Trabalho e contemplação (I)

 

Quereria que hoje, na nossa meditação, nos persuadíssemos definitivamente da necessidade de nos dispormos a ser almas contemplativas, no meio da rua, do trabalho, mantendo com o nosso Deus um diálogo contínuo, que não deve decair ao longo do dia. Se pretendemos seguir lealmente os passos do Mestre, esse é o único caminho59.

Para os chamados por Deus a se santificarem no meio do mundo, converter o trabalho em oração e ter alma contemplativa é o único caminho, porque «ou sabemos encontrar o Senhor em nossa vida ordinária, ou não O encontraremos nunca»60.

Meditemos devagar essa lição capital de São Josemaria. Neste capítulo consideraremos o que é a contemplação; no seguinte veremos que a contemplação pode dar-se no trabalho e nas outras atividades da vida ordinária.

 

Como em Nazaré. Como os primeiros cristãos

 

O descobrimento de Deus no ordinário de cada dia dá plenitude de sentido às nossas tarefas. A vida oculta de Jesus em Nazaré, os «anos intensos de trabalho e de oração, em que Jesus Cristo teve uma vida normal – como a nossa, se o queremos –, divina e humana ao mesmo tempo»61, mostram que a tarefa profissional, a atenção à família e as relações sociais não são um obstáculo para rezar continuamente (cf. Lc 18, 1), mas sim ocasião e meio para uma vida intensa de trato com Deus. «Chega um momento no qual é impossível distinguir onde acaba a oração e onde começa o trabalho, porque nosso trabalho é também oração, contemplação»62.

Pela senda da contemplação na vida ordinária, seguindo os passos do Mestre, discorreu a vida dos primeiros cristãos: «Quando passeia, conversa, descansa, trabalha ou lê, o crente ora»63, escrevia um autor do século II. Anos mais tarde, São Gregório Magno atesta, como um ideal feito realidade em numerosos fiéis, que:

A graça da contemplação não se dá aos grandes e se recusa aos pequenos; senão que muitos grandes a recebem, e também muitos pequenos; e tanto entre os que vivem retirados como entre as pessoas casadas. Logo, se não há estado nenhum entre os fiéis que fique excluído da graça da contemplação, o que o coração guarda interiormente pode ser ilustrado com essa graça64.

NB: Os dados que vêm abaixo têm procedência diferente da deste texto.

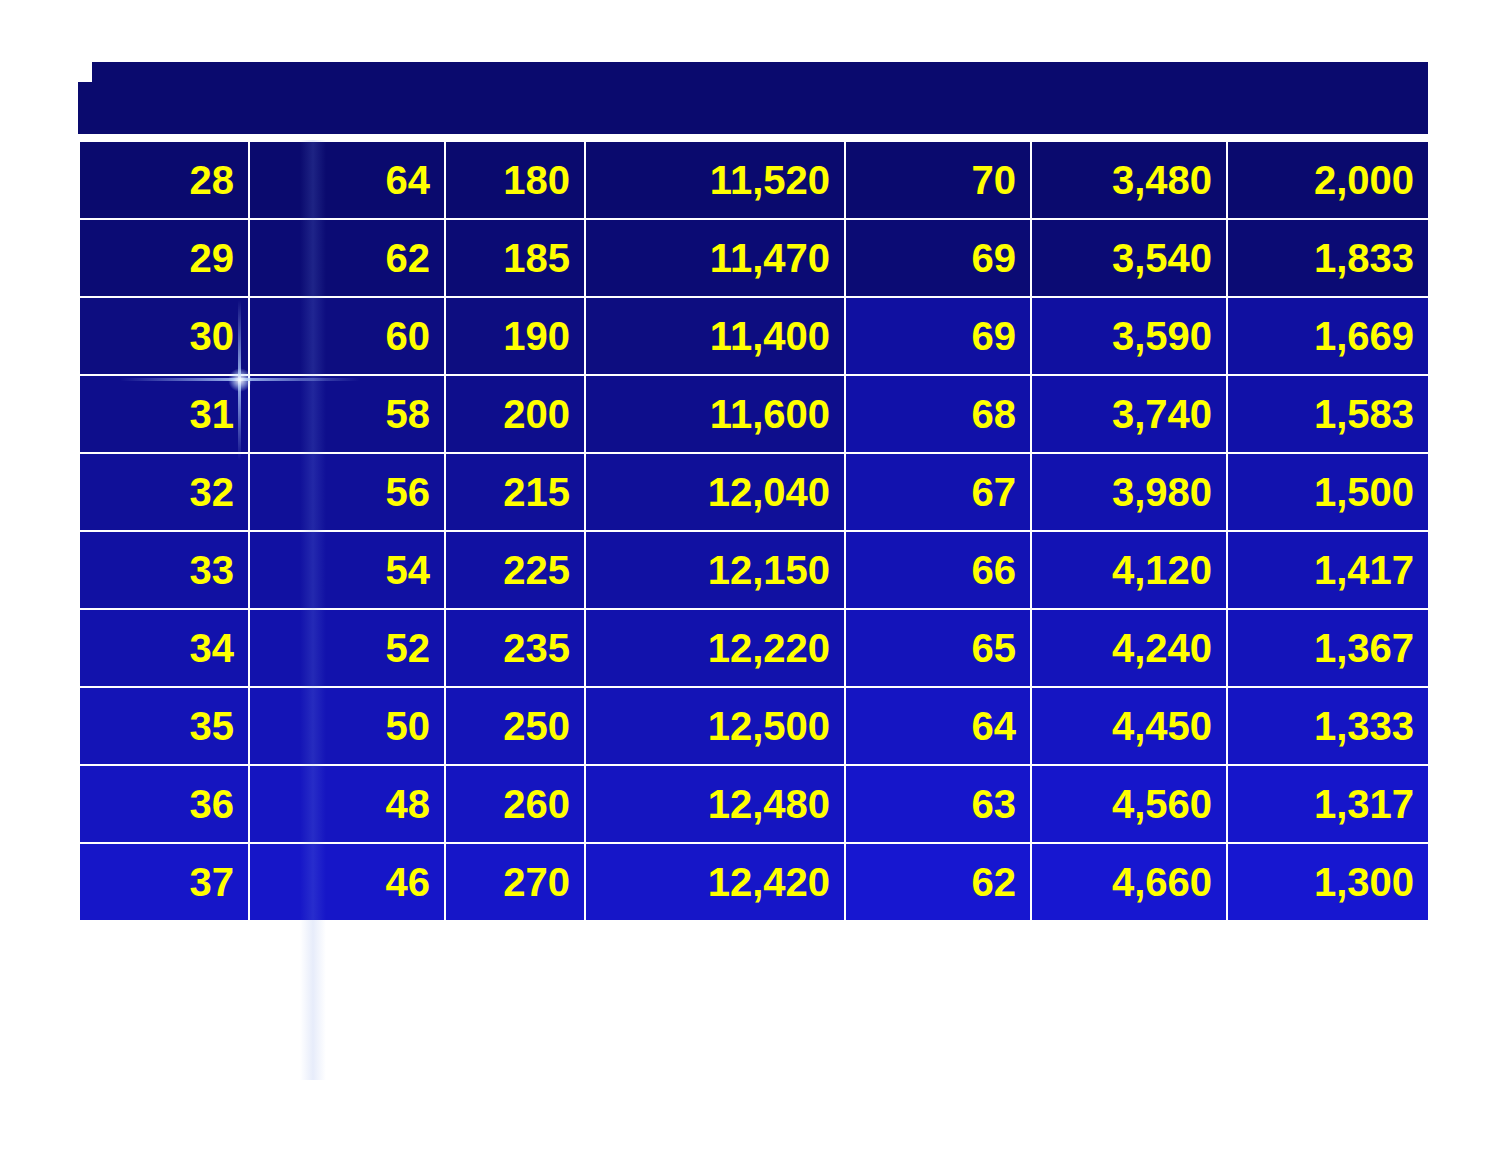| 28 | 64 | 180 | 11,520 | 70 | 3,480 | 2,000 |
| 29 | 62 | 185 | 11,470 | 69 | 3,540 | 1,833 |
| 30 | 60 | 190 | 11,400 | 69 | 3,590 | 1,669 |
| 31 | 58 | 200 | 11,600 | 68 | 3,740 | 1,583 |
| 32 | 56 | 215 | 12,040 | 67 | 3,980 | 1,500 |
| 33 | 54 | 225 | 12,150 | 66 | 4,120 | 1,417 |
| 34 | 52 | 235 | 12,220 | 65 | 4,240 | 1,367 |
| 35 | 50 | 250 | 12,500 | 64 | 4,450 | 1,333 |
| 36 | 48 | 260 | 12,480 | 63 | 4,560 | 1,317 |
| 37 | 46 | 270 | 12,420 | 62 | 4,660 | 1,300 |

O Magistério da Igreja, sobretudo a partir do Concílio Vaticano II, recordou várias vezes esta doutrina, tão importante para os leigos. São João Paulo escreve:

As atividades diárias se apresentam como um precioso meio de união com Cristo, podendo se converter em matéria de santificação, terreno do exercício das virtudes, diálogo de amor que se realiza em obras. O espírito de oração transforma o trabalho, e assim se torna possível estar em contemplação de Deus, ainda que permanecendo nas ocupações mais variadas65.

 

A contemplação dos filhos de Deus

 

Lemos no Catecismo que a «contemplação de Deus
em sua glória celeste é chamada pela Igreja “visão beatífica”»
66. Dessa contemplação plena de Deus, própria do Céu, podemos ter uma certa antecipação nessa terra, uma incoação imperfeita67, que, ainda que seja de ordem diversa à da visão, é já uma verdadeira contemplação de Deus, do mesmo modo que a graça santificante é uma certa participação na natureza divina e incoação da glória. Agora vemos como em um espelho, obscuramente; então veremos face a face. Agora conheço de modo imperfeito; então conhecerei como sou conhecido, escreve São Paulo (1 Cor 12, 12; cf. 2 Cor 5, 7; 1 Jo 3, 2).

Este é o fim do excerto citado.